TASK DETAILS: Can you write out all of the entries below again, swapping "pie" for "donut" wherever it occurs and leaving everything else unchanged?

DATA SECTION:
== Segment start ==

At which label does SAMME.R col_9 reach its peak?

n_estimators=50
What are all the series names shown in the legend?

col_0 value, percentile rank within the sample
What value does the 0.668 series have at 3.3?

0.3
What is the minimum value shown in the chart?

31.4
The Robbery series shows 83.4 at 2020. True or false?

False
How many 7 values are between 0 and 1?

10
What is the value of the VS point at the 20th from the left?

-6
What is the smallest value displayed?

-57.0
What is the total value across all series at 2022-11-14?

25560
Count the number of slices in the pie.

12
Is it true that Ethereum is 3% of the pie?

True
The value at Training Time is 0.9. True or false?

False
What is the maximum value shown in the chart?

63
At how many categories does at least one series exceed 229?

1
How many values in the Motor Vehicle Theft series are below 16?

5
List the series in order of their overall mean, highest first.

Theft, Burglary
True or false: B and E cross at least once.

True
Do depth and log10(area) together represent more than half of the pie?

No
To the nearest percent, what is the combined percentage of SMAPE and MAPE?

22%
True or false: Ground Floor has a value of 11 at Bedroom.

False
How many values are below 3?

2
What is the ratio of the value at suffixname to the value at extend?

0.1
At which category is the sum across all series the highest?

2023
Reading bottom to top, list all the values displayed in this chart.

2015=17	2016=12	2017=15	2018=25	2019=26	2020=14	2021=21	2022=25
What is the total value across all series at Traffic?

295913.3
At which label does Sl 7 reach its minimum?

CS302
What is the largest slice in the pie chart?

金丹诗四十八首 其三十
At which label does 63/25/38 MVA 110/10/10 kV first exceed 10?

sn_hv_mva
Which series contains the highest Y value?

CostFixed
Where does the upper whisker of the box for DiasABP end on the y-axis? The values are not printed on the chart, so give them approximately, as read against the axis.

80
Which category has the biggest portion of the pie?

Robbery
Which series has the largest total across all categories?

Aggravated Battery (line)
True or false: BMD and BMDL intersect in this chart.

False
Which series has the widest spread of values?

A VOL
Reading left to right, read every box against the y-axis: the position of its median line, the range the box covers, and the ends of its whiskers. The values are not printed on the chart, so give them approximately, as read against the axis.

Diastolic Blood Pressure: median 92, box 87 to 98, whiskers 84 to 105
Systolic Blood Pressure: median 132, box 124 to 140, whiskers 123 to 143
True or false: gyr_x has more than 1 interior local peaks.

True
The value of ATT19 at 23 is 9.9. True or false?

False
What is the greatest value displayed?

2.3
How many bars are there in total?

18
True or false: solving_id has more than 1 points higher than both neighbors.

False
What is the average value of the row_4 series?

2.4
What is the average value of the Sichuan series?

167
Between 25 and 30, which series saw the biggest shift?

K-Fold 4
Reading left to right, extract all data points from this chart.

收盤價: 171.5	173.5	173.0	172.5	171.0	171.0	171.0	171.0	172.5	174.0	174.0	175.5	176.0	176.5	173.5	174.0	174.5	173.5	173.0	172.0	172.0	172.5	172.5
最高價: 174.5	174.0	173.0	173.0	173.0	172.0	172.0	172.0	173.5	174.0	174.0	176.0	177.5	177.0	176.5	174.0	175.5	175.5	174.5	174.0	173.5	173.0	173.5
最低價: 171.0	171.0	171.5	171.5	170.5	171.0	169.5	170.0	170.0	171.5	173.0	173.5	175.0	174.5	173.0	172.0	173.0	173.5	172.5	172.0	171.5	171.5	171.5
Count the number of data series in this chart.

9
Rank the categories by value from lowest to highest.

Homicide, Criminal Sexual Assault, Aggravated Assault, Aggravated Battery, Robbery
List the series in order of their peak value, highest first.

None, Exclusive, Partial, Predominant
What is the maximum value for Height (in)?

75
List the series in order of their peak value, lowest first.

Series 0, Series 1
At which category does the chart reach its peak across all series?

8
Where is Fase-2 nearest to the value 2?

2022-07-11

== Segment end ==

RESULT:
At which label does SAMME.R col_9 reach its peak?

n_estimators=50
What are all the series names shown in the legend?

col_0 value, percentile rank within the sample
What value does the 0.668 series have at 3.3?

0.3
What is the minimum value shown in the chart?

31.4
The Robbery series shows 83.4 at 2020. True or false?

False
How many 7 values are between 0 and 1?

10
What is the value of the VS point at the 20th from the left?

-6
What is the smallest value displayed?

-57.0
What is the total value across all series at 2022-11-14?

25560
Count the number of slices in the donut.

12
Is it true that Ethereum is 3% of the donut?

True
The value at Training Time is 0.9. True or false?

False
What is the maximum value shown in the chart?

63
At how many categories does at least one series exceed 229?

1
How many values in the Motor Vehicle Theft series are below 16?

5
List the series in order of their overall mean, highest first.

Theft, Burglary
True or false: B and E cross at least once.

True
Do depth and log10(area) together represent more than half of the donut?

No
To the nearest percent, what is the combined percentage of SMAPE and MAPE?

22%
True or false: Ground Floor has a value of 11 at Bedroom.

False
How many values are below 3?

2
What is the ratio of the value at suffixname to the value at extend?

0.1
At which category is the sum across all series the highest?

2023
Reading bottom to top, list all the values displayed in this chart.

2015=17	2016=12	2017=15	2018=25	2019=26	2020=14	2021=21	2022=25
What is the total value across all series at Traffic?

295913.3
At which label does Sl 7 reach its minimum?

CS302
What is the largest slice in the donut chart?

金丹诗四十八首 其三十
At which label does 63/25/38 MVA 110/10/10 kV first exceed 10?

sn_hv_mva
Which series contains the highest Y value?

CostFixed
Where does the upper whisker of the box for DiasABP end on the y-axis? The values are not printed on the chart, so give them approximately, as read against the axis.

80
Which category has the biggest portion of the donut?

Robbery
Which series has the largest total across all categories?

Aggravated Battery (line)
True or false: BMD and BMDL intersect in this chart.

False
Which series has the widest spread of values?

A VOL
Reading left to right, read every box against the y-axis: the position of its median line, the range the box covers, and the ends of its whiskers. The values are not printed on the chart, so give them approximately, as read against the axis.

Diastolic Blood Pressure: median 92, box 87 to 98, whiskers 84 to 105
Systolic Blood Pressure: median 132, box 124 to 140, whiskers 123 to 143
True or false: gyr_x has more than 1 interior local peaks.

True
The value of ATT19 at 23 is 9.9. True or false?

False
What is the greatest value displayed?

2.3
How many bars are there in total?

18
True or false: solving_id has more than 1 points higher than both neighbors.

False
What is the average value of the row_4 series?

2.4
What is the average value of the Sichuan series?

167
Between 25 and 30, which series saw the biggest shift?

K-Fold 4
Reading left to right, extract all data points from this chart.

收盤價: 171.5	173.5	173.0	172.5	171.0	171.0	171.0	171.0	172.5	174.0	174.0	175.5	176.0	176.5	173.5	174.0	174.5	173.5	173.0	172.0	172.0	172.5	172.5
最高價: 174.5	174.0	173.0	173.0	173.0	172.0	172.0	172.0	173.5	174.0	174.0	176.0	177.5	177.0	176.5	174.0	175.5	175.5	174.5	174.0	173.5	173.0	173.5
最低價: 171.0	171.0	171.5	171.5	170.5	171.0	169.5	170.0	170.0	171.5	173.0	173.5	175.0	174.5	173.0	172.0	173.0	173.5	172.5	172.0	171.5	171.5	171.5
Count the number of data series in this chart.

9
Rank the categories by value from lowest to highest.

Homicide, Criminal Sexual Assault, Aggravated Assault, Aggravated Battery, Robbery
List the series in order of their peak value, highest first.

None, Exclusive, Partial, Predominant
What is the maximum value for Height (in)?

75
List the series in order of their peak value, lowest first.

Series 0, Series 1
At which category does the chart reach its peak across all series?

8
Where is Fase-2 nearest to the value 2?

2022-07-11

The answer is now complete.